Industry newsletter JWN Energy also has its eye on a fourth project  on Vancouver Island, Kwispaa LNG, a $10- to $20-billion joint venture between Steelhead LNG Limited and the Huu-ay-aht First Nations that has just filed a project description with regulators.
That move “will allow them to work with Kwispaa LNG to establish the scope of the environmental assessment of the project,” JWN states. “Extensive First Nations and community engagement to date by Kwispaa LNG has already identified areas of particular interest, such as marine shipping, which will be a focus of environmental studies.”
LNG Canada’s competitors are generally acknowledging the initial project’s impact in blazing a trail for additional development. “It really is bringing some confidence back to the marketplace,” said Pieridae’s Sorensen. “It gives our project more credibility.
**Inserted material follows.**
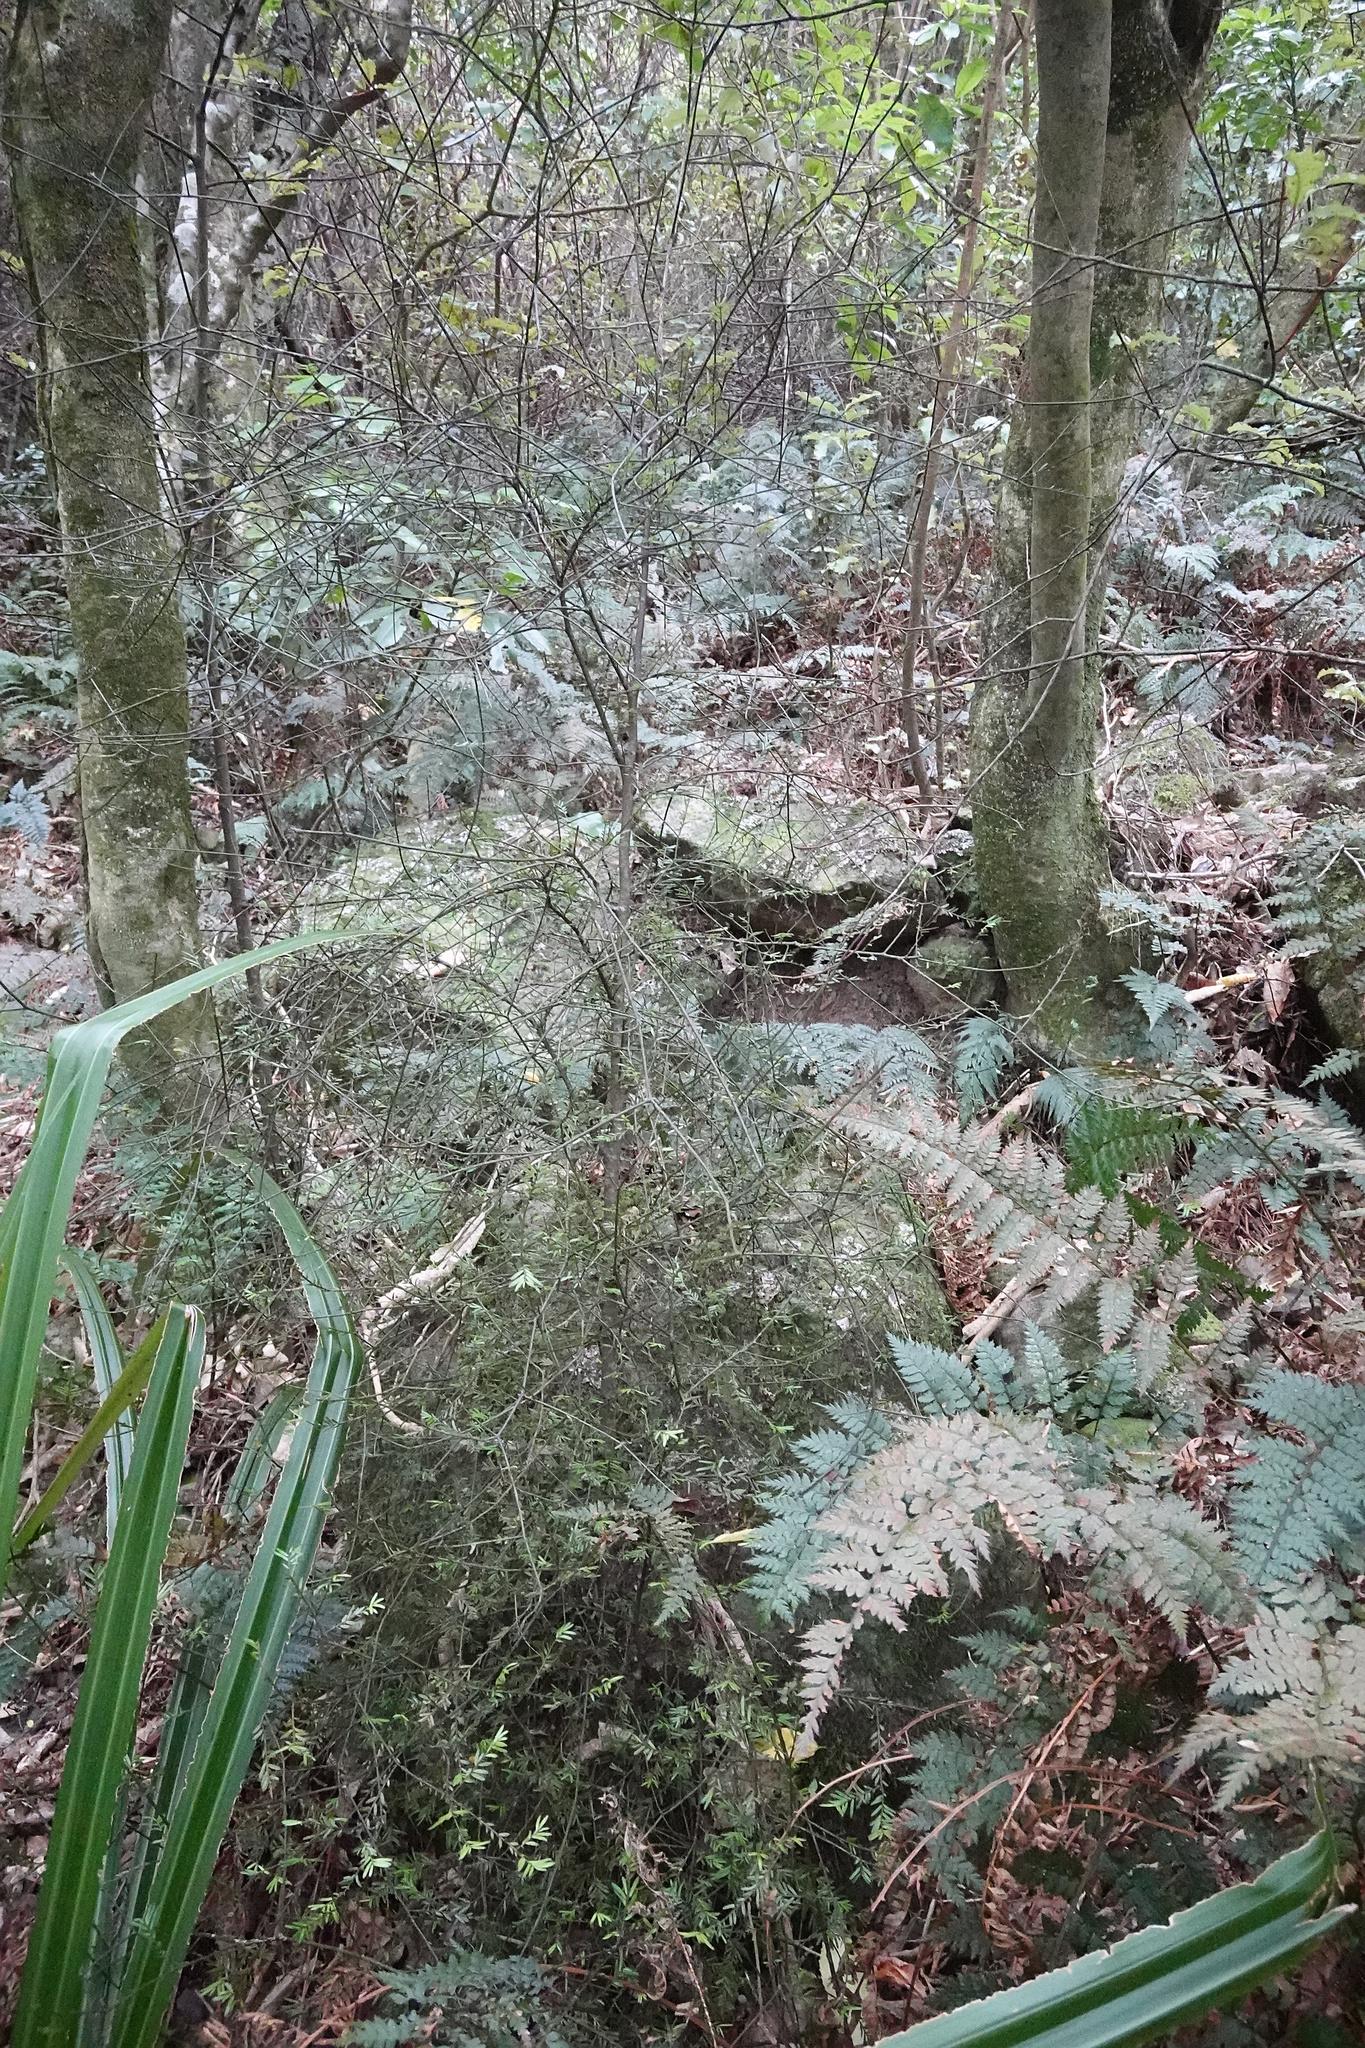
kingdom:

If the economics work for one, they work for others.”
But Stanford University energy transition modeler Mark Z. Jacobson maintains that LNG Canada is a step in the wrong direction that will prolong China’s dependence on natural gas. “Building it now means it will be around for 30 to 40 years, needlessly carrying on the world’s reliance on fossil fuels,” National Observer reports .
“(With LNG), you have to mine it, transport it, and refine it, and that’s all taking energy, so this is contributing to the problem. It’s not a good idea. It’s a bad idea,” Jacobson told Observer’s Tracy Sherlock. “It’s going in the opposite direction than we should be going. It’s definitely a bad thing for people’s health, for climate, and for jobs.”